Para este autor es claro que, a fin de prevenir el ejercicio tiránico del poder y el atropello de las libertades individuales, la fórmula institucional más conveniente era la distribución y separación de las funciones de gobierno en distintas manos, pero, a su vez, tendiendo puentes de injerencia parcial entre ellos, para que ninguno pudiera funcionar de manera totalmente autónoma y para que su accionar requiriese siempre de la supervisión y el control de los otros. Cada departamento debía por tanto contar con la posibilidad de influir en las decisiones de los otros. Los llamados checks and balances o frenos y contrapesos encuentran en Madison su formulación más acabada. Con la intervención parcial entre los departamentos (Judicial, Ejecutivo y Legislativo), la coordinación entre poderes se hacía necesaria y el control político era posible. Si la división y separación de poderes era el primer control a la excesiva concentración de poder en el Estado y a su potencial abuso, el establecimiento de frenos y contrapesos mutuos constituía el segundo de dichos controles. En la carta LI, se procura el modo de “mantener en la práctica la división necesaria del poder entre los diferentes departamentos, tal como lo estatuye la Constitución” (Hamilton, Madison y Jay). El autor sostiene que es necesario idear “la estructura interior del gobierno de tal modo que sean sus distintas partes constituyentes, por sus relaciones mutuas, los medios de conservarse unas a otras en su sitio” (Ídem). Este ejercicio separado y distinto de los diferentes poderes gubernamentales deviene así un elemento “esencial para la conservación de la libertad” (Hamilton, Madison Jay). El desafío es frenar “la concentración gradual de los diversos poderes en un solo departamento”, para lo cual se debe “dotar a los que administran cada departamento de los medios constitucionales y los móviles personales necesarios para resistir las invasiones de los demás” (Hamilton, Madison y Jay).

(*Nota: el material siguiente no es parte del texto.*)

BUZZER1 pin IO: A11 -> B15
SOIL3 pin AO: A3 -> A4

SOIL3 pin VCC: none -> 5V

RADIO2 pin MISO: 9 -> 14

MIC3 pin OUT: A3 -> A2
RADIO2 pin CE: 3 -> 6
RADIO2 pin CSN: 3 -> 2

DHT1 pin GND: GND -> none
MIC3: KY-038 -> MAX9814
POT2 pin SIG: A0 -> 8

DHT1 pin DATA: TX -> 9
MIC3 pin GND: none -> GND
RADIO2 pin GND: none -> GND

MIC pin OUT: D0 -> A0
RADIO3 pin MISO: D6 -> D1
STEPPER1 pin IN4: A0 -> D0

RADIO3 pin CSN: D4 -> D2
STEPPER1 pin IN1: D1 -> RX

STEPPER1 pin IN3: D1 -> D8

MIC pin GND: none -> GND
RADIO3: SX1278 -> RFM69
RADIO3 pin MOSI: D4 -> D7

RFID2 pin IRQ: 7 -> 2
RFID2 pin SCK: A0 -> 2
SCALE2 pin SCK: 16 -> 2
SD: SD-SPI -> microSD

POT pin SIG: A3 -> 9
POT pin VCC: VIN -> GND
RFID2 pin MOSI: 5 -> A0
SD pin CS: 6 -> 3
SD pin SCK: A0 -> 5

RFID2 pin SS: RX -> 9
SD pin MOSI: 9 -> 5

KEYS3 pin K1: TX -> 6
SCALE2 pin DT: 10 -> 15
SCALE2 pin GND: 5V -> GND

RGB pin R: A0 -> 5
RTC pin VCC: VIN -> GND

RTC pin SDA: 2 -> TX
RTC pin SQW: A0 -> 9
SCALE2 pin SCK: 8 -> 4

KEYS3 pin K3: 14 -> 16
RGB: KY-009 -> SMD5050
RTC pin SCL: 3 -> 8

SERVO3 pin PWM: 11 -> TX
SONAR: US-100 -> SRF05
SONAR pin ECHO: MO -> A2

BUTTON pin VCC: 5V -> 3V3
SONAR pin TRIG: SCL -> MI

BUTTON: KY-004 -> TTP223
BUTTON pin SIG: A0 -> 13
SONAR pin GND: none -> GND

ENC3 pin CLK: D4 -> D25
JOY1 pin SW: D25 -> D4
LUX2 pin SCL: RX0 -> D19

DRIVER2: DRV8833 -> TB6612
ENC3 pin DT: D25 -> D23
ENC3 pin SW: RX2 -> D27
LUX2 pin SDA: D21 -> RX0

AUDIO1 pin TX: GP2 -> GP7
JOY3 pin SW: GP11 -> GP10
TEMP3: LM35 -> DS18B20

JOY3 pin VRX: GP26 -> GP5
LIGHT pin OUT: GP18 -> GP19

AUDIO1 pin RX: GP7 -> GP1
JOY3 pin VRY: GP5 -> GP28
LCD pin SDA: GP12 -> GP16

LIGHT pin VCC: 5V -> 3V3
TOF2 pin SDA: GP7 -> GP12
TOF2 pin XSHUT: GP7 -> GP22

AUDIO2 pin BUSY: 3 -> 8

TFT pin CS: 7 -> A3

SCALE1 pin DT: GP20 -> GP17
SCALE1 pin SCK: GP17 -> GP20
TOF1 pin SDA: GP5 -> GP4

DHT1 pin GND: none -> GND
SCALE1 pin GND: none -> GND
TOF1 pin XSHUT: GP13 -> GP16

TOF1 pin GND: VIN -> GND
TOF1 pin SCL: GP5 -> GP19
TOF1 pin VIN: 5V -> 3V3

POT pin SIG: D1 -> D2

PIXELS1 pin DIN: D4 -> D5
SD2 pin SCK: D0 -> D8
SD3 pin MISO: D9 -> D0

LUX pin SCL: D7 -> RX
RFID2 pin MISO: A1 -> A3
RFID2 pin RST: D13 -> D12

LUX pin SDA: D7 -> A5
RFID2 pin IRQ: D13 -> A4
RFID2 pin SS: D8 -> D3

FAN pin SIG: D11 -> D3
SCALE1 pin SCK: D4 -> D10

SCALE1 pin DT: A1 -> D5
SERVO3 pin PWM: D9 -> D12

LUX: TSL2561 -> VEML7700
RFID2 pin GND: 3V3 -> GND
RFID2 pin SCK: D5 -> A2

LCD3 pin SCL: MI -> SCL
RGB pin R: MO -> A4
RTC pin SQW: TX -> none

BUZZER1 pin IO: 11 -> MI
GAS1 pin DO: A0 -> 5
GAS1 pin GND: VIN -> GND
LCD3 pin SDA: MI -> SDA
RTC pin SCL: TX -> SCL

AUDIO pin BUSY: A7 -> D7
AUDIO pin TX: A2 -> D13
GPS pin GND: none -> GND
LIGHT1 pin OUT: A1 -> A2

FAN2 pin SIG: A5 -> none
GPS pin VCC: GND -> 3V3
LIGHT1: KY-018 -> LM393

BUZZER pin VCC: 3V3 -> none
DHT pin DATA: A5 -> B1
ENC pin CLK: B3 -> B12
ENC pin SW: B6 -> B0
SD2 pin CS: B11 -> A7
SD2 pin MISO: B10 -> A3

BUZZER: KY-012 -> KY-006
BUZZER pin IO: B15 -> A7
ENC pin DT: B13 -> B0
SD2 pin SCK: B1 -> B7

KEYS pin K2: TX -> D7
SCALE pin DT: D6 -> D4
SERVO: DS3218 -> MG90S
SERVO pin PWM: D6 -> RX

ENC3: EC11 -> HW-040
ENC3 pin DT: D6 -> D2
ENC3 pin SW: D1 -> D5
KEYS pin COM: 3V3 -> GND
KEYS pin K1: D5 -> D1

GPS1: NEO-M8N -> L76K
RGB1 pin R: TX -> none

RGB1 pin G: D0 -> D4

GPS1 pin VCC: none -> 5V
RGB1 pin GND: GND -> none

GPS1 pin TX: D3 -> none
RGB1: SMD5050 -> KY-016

Para Madison, la virtud política ciudadana era fundamental en la república. Consciente de que el hombre siempre buscaría su bien privado, advertía que el sistema político debía saber equilibrar esos intereses particulares, contrapesarlos, frenarlos y aunarlos en un bien público. La norma de acción que propone “consiste en suplir, por medio de intereses rivales y opuestos, la ausencia de móviles más altos”. Dicha norma, emerge “cada vez que en un plano inferior se distribuye el poder, donde el objetivo constante es dividir y organizar las diversas funciones de manera que cada una sirva de freno a la otra para que el interés particular de cada individuo sea un centinela de los derechos públicos” (Hamilton, Madison y Jay: 2000). Ante el inevitable reproche que frente a lo anterior surge contra “la naturaleza del hombre”, respecto de “que sea necesario todo esto para reprimir los abusos del gobierno”, el autor enseguida responde: “si los hombres fuesen ángeles, el gobierno no sería necesario. Si los ángeles gobernaran a los hombres, saldrían sobrando lo mismo las contralorías externas que las internas del gobierno” (Ídem). Y concluye: “al organizar un gobierno que ha de ser administrado por hombres para los hombres, la gran dificultad estriba en esto: primeramente hay que capacitar al gobierno para mandar sobre los gobernados; y luego obligarlo a que se regule a sí mismo” (Ídem).

(*) María Laura Eberhardt (UBA, Argentina, “El control del poder en el gobierno republicano: De la teoría política clásica a las democracias populistas de la actualidad”, Utopía y praxis Latinoamericana, 2019).